Work required
Below are the records to transcribe exactly; do not include any images.

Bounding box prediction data
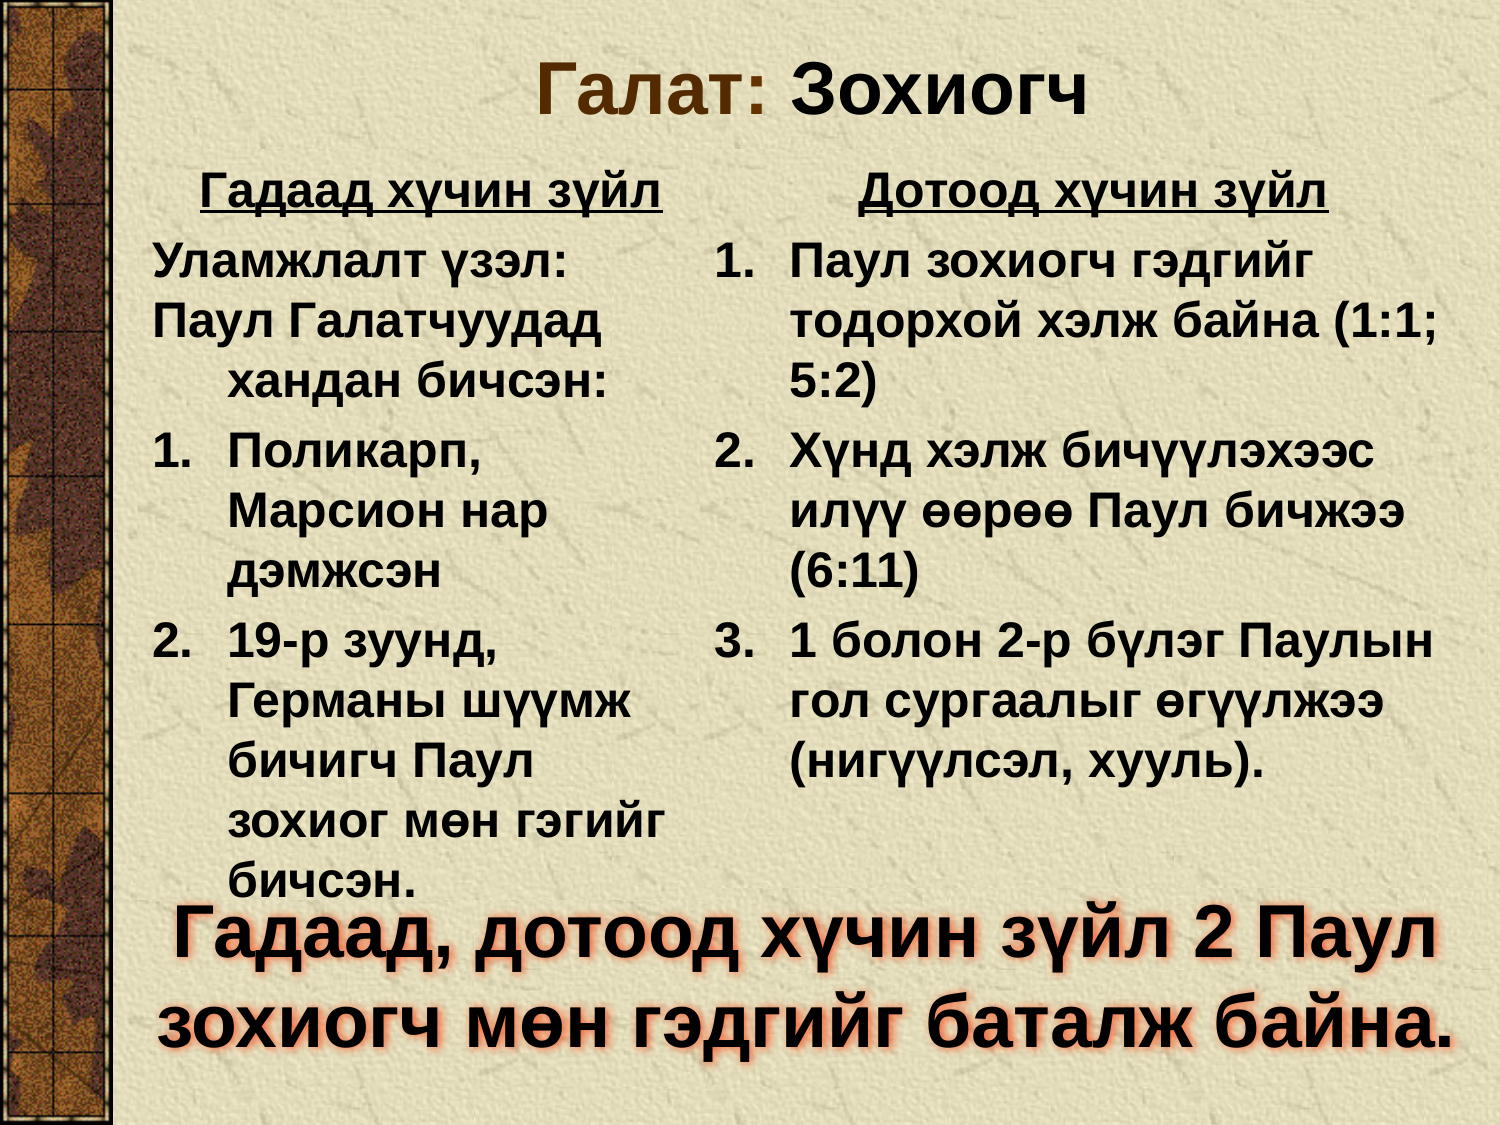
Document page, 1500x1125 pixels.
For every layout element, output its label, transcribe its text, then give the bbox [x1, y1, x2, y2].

text_box Гадаад, дотоод хүчин зүйл 2 Паул зохиогч мөн гэдгийг баталж байна. [112, 874, 1500, 1070]
text_box Галат: Зохиогч [187, 32, 1438, 137]
picture [0, 0, 1500, 1125]
text_box Гадаад хүчин зүйл Уламжлалт үзэл: Паул Галатчуудад хандан бичсэн: Поликарп, Марсион нар дэмжсэн 2. 19-р зуунд, Германы шүүмж бичигч Паул зохиог мөн гэгийг бичсэн. [137, 149, 1488, 872]
text_box Дотоод хүчин зүйл Паул зохиогч гэдгийг тодорхой хэлж байна (1:1; 5:2) Хүнд хэлж бичүүлэхээс илүү өөрөө Паул бичжээ (6:11) 1 болон 2-р бүлэг Паулын гол сургаалыг өгүүлжээ (нигүүлсэл, хууль). [699, 149, 1488, 871]
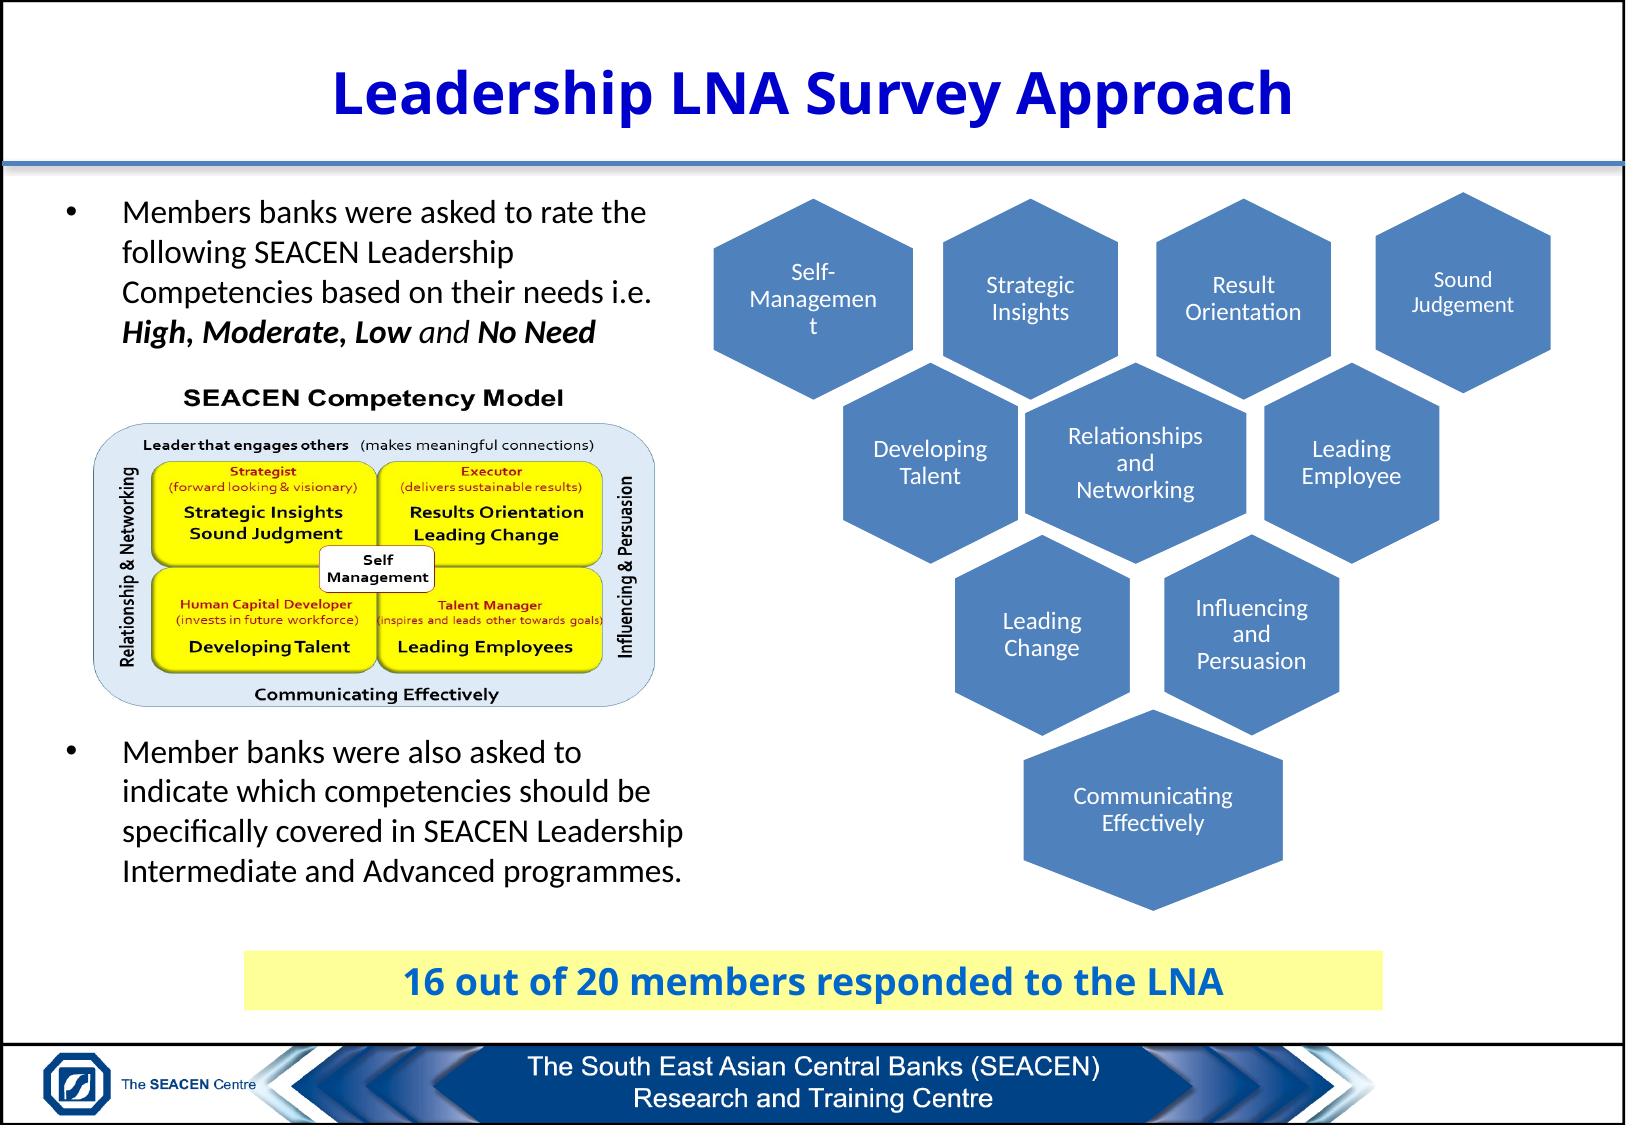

Response to the task
Document page, 1500x1125 pixels.
For every layout element, output its label, transcribe its text, then give the bbox [x1, y1, x2, y2].

text_box Гадаад, дотоод хүчин зүйл 2 Паул зохиогч мөн гэдгийг баталж байна. [112, 874, 1500, 1070]
text_box Галат: Зохиогч [187, 32, 1438, 137]
picture [0, 0, 1500, 1125]
text_box Гадаад хүчин зүйл Уламжлалт үзэл: Паул Галатчуудад хандан бичсэн: Поликарп, Марсион нар дэмжсэн 2. 19-р зуунд, Германы шүүмж бичигч Паул зохиог мөн гэгийг бичсэн. [137, 149, 1488, 872]
text_box Дотоод хүчин зүйл Паул зохиогч гэдгийг тодорхой хэлж байна (1:1; 5:2) Хүнд хэлж бичүүлэхээс илүү өөрөө Паул бичжээ (6:11) 1 болон 2-р бүлэг Паулын гол сургаалыг өгүүлжээ (нигүүлсэл, хууль). [699, 149, 1488, 871]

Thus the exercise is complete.